THE SINN FEIN ELECTION Part 2 – by Donal Kennedy

 
In 1906 Unionists got more than 50% of the votes cast in Ireland, but Nationalists took the Lion’s  Share of the seats, 84 of which were uncontested.
 
In 1886 Unionists got more than 50% of the votes cast in Ireland, but Nationalists took the Lion’s Share of the seats, 66% of which were uncontested.
 
Did the Unionists complain, whining like Terry Molloy in “ON THE WATERFRONT” –
“I coulda had class, I coulda been a contender, I coulda been somebody, not just a bum”?
 
DID THEY, HECK! Elections were of secondary interest to Conservatives and Unionists.

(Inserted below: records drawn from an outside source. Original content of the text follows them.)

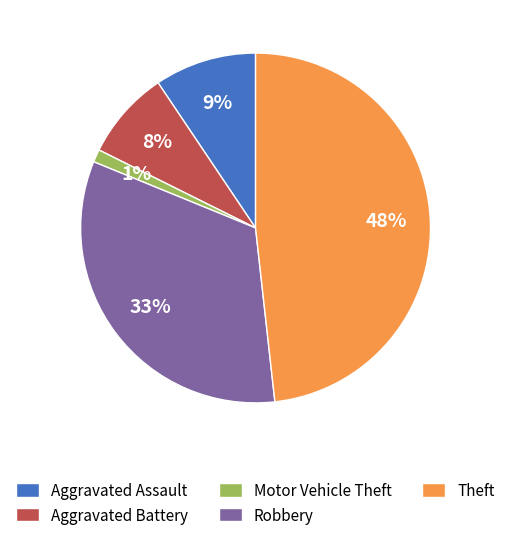

Is the sum of Motor Vehicle Theft and Aggravated Assault greater than half?

No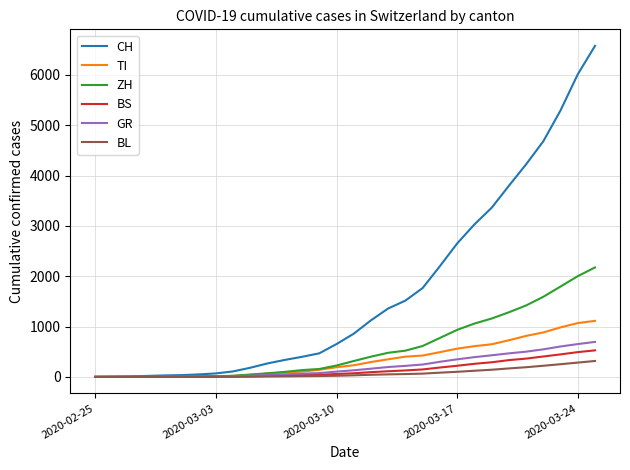

What is the maximum value shown in the chart?

6575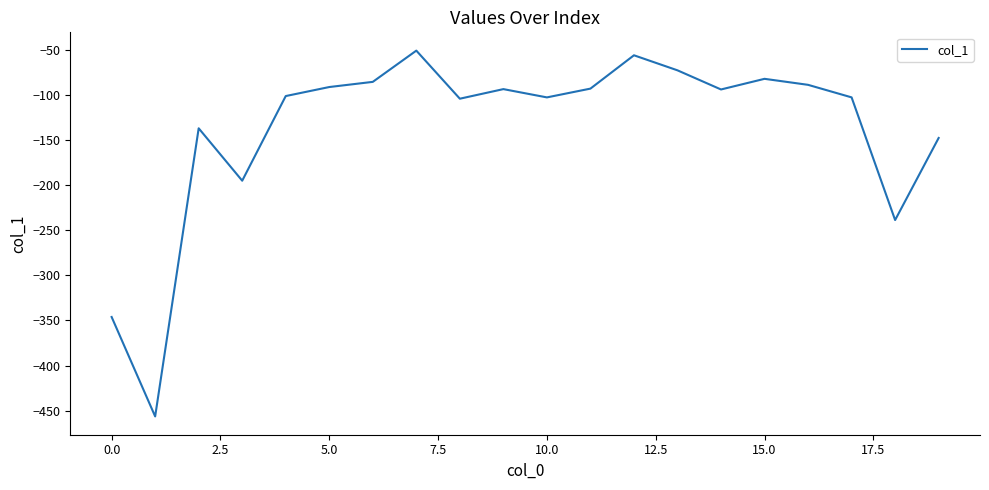

What is the sum of all values?

-2733.9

Votes cast, Irish or British, could be overruled.
 
In 1906 the Conservative/Unionist Party was reduced to about 25% of the seats in the House of Commons, and  Arthur Balfour, who had been its leader, lost his seat.
 
Unfazed, Balfour addressed his followers, declaring that the party, in office or out, should  “control the affairs of this Great Empire.”  His was no idle boast, as the Lords, with its Conservative/Unionist majority, could Veto Bills passed in the Commons.
 
When the Veto was removed, the Conservative/Unionist Parliamentarians took the 
 Para-militarty road. “A Rifle in one hand and a Ballot in the other” you might think.
 
Anyway, to dispose of Bum Analyses peddled by Democracy’s Enemies to this day,
Sinn Fein in 1918 took 73, Nationalists 6, and Unionists 26 Irish Seats in a contest “accepted by all sides as a Plebiscite” according to THE TIMES.
 
All the Unionist seats, except 2 in Dublin University (Trinity College) and 1 in Rathmines,
(then a Borough on the edge of Dublin), were in Ulster. Every other seat save Waterford in Munster which remained Nationalist, in the provinces outside Ulster went to Sinn Fein.
 
In those 3 Provinces (except for the 4 seats mentioned) wherever Sinn Fein Republicans and the Nationalist  Party slugged it out toe-to- toe, Sinn Fein took over 50% of the votes cast. Some of the  Nationalists’ 5 seats in Ulster were the product of an understanding with Sinn Fein to keep the Unionists out. 
 
Following the Election, Sinn Fein established a Republic, the only National Democracy
established by Plebiscite following the war which Britain had declared it had waged for
the Self-Determination of Small Nations.
 
Territories seized by Britain and France from the Hapsburg and Ottoman Empires were
determined by Britain and France to be Nations or Countries, and no Plebiscites were
permitted. Some of the new “countries” disappeared not once but twice, such as Czechoslovakia and Yugoslavia, and not one of them has enjoyed a happy existence since – Syria, Lebanon, Iraq and Iran for instance. And it seems to me that the happiness of their populations had little to do with British and French statesmen’s calculations.